Another Fucking Voice Assistant to Ignore While Your Life Goes to Shit
Oh brilliant. Just what the world fucking needed. Deutsche Telekom and ElevenLabs have teamed up to shove yet another AI assistant into your phone calls, because apparently, you lot are too pig-ignorant to hold a conversation without a fucking robot holding your hand.
Here’s the shitstorm: These bastards want you to bleat “Hello Magenta” mid-call like some kind of digital Tourette’s syndrome, and suddenly an AI agent barges into your private conversation to “help” you. Help with what? Translating languages you can’t be arsed to learn, booking restaurants because picking up a phone is apparently harder than splitting the atom, and generally making you look like a complete tool to whoever’s on the other end.
They demoed this fucking travesty at MWC 2026. The “Voice Aura” they call it. Sounds like new age therapy bollocks, but it’s actually just more surveillance wrapped in corporate speak. Every time you summon this digital tumour, you’re feeding your conversation into the gaping maw of some server farm so it can whisper sweet nothings about whether you want Thai or Italian.
Privacy?
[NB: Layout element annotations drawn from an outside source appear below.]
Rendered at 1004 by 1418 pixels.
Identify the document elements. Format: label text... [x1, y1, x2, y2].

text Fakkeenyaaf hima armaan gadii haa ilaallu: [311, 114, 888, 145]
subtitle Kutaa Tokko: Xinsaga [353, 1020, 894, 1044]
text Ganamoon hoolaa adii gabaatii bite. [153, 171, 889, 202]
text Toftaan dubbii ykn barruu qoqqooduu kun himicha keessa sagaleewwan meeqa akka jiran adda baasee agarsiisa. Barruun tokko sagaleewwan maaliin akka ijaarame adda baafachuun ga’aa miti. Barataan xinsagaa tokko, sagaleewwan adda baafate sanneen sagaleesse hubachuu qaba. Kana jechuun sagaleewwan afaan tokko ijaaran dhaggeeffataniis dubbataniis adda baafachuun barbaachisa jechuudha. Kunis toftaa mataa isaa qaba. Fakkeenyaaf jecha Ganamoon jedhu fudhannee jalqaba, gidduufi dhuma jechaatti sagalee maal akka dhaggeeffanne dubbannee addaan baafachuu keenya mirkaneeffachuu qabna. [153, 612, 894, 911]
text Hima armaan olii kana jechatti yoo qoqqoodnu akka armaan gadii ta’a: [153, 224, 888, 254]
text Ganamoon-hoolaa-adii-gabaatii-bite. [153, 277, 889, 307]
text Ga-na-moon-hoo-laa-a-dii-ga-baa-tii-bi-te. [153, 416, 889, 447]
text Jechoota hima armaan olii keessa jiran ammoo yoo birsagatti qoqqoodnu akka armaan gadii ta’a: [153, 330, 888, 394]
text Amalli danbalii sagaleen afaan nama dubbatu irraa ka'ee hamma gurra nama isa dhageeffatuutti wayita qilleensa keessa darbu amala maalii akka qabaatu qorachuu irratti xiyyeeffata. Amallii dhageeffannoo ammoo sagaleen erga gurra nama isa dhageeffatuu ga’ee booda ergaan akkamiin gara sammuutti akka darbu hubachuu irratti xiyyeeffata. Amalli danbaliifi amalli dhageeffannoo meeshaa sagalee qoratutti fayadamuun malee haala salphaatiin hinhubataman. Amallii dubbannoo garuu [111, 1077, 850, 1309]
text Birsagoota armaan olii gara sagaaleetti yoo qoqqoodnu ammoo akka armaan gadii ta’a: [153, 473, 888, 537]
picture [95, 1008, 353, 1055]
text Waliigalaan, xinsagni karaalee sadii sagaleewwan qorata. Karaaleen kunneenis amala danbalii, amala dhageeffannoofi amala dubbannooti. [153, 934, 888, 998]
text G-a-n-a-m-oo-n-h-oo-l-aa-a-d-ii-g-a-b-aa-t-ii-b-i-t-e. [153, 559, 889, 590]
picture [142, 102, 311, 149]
Oh sure, they pinky promise not to store your shit. Because telecoms companies have never fucking lied about that before, have they? And let’s not forget ElevenLabs’ track record with voice cloning. Soon you’ll be able to have your own AI interrupt calls pretending to be you, which is exactly the kind of nightmare fuel that makes me want to format the entire internet.
The worst part? You know some manager wanker is going to love this. “Synergy” they’ll call it. “Enhancing customer touchpoints.” While the rest of us have to listen to some digital assistant chirp “Would you like me to book that prostate exam?” during a sensitive call with your mum.
Read the full horror story here: https://www.wired.com/story/deutsche-telekom-elevenlabs-ai-phone-calls-mwc-2026/
Reminds me of the time I configured the company PBX to require users to shout “I AM A WORTHLESS LUSER” before it would connect their calls. Took the beancounters three days to figure out why sales were down. Best three days of my fucking life. I’m still using the recording as my ringtone.